Abiogenic synthesis of "primordial soup" is fairly straight forward, see the Miller-Urey Experiment. A soup of random amino acids and whatnot might be created in a number of ways on Earth, so it's a stretch and not very interesting to suppose that such soups didn't exist on Earth and were brought in by space. The interesting panspermia hypothesis is that actual life came down from space. Finding amino acids in space could be evidence for that, but if the stuff found in space is mixed chirality that undermines those chemicals as evidence of life in space. Mixed chirality implies a mundane abiogenic origin.
These findings show that biochemical compounds, once thought to be fragile and denaturate quickly in non-earth conditions, can apparently survive space conditions for a long time, even in universe metrics, so they could travel far. If they can, maybe cells can too.
But that doesn‘t mean it‘s likely to find actual life on a random asteroid. Of course there is equal chirality in lifeless conditions.
The ultimate question is: How did the first cell came to be? Everything after that seems explainable, if not predetermined. But that the first cell just randomly happened in the primordial soup - that looks extremely unlikely, yet it‘s the best explanation so far. If cells could travel on asteroids, it’s (equally? Less? Who could tell?) likely that the first cell just dropped here, intentionally or otherwise. Which would put the question of creation just to a different time and place. Somewhere in the universe, billions of years ago, life happened. Maybe it spread through the galaxy. Maybe sometimes a life carrying planet explodes, spreading asteroids with cells. Maybe some of them drop on planets with the right conditions. Given enough time, how unlikely is that as compared to random creation here?
> But that the first cell just randomly happened in the primordial soup - that looks extremely unlikely,
I don't understand this. Aren't cells just spherical structures that would form naturally from hydrophobic molecules suspended in water/tide pools? That seems likely to me, but I have no background in chemistry/biology.
Nick Lane argues in "The Vital Question" [0] that simple cell membranes are not enough for complex life and complex membranes may have evolved in matrixes around hydrothermal vents.
No! A cell is an incredibly complex machine and we have just begun to understand how it works! Admittedly, the wikipedia page for cells don‘t transfer that fact well (https://en.m.wikipedia.org/wiki/Cell_%28biology%29).
I can‘t explain it all here, but yes, cells are essentially made of proteins and other organic compounds which have been found on that asteroid (and other asteroids before). But that is similar to the fact that a human is made of 14 chemical elements - it’s not telling you at all how the machine came to be and works.
The Miller-Urey Experiment showed that those organic compounds could be created from anorganic material, which reversed the old belief that only organic matter can create organic compounds. But from there to a working, functional cell is still a long, looong way. Like, an aminoacid/ protein is a nail (and a plate, and a valve, and a million other components), a cell is a spaceship. That can harvest it’s environment and build new spaceships. Every living thing consists of cells, and we all go back to one first cell, that‘s the obvious conclusion when studying the system of life.

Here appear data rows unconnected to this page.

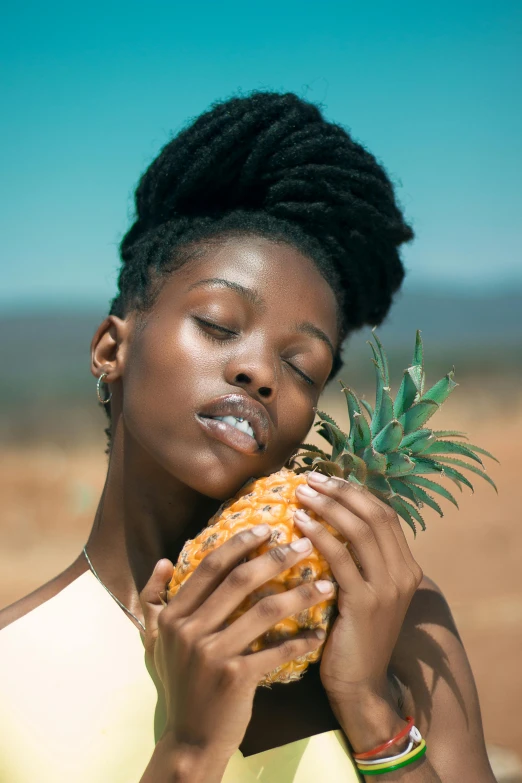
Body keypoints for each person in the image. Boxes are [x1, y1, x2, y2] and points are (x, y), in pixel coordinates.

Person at [0, 91, 496, 782]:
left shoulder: (395, 617)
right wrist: (190, 751)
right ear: (111, 347)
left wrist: (374, 712)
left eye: (302, 365)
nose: (260, 369)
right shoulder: (11, 669)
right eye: (218, 323)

But that first cell must have been incredibly complex, alone for the fact that it could take surrounding matter and build a new cell out of that.
Nobody has found or even so much as proposed a very good one. There's a bare handful of reactions that can tend to amplify chirality, but most uncontrolled chemistry (including things like Miller-Urey) produce a biologically-useless random high-entropy mix, and it is fairly unclear that these handful of reactions, which aren't even necessarily obviously useful ones and require some fairly special conditions, could possibly overwhelm the entropy of all the other reactions blasting out random combinations of things.
AFAIK there isn't even a known way to start with "normal chemicals" and produce highly-chiral reactions reliably in the lab. We get all our chiral molecules by extracting them from biology.
The question is "how?" though. The chirality filter on Earth is basically Earth-life: it almost ubiquitously creates left-handed amino acids. But all known chemical ways of doing this produce racemic mixtures of both types.
If we found say, a high pressure synthesis method which was heavily biased chirally, then that would be good evidence but none has been discovered.
I am a total noob in chemistry and Claude said that it was a great question, but the answer were quite unclear about the feasibility. Mainly theoretical filters on lab scale. So that led me to put forward the thought.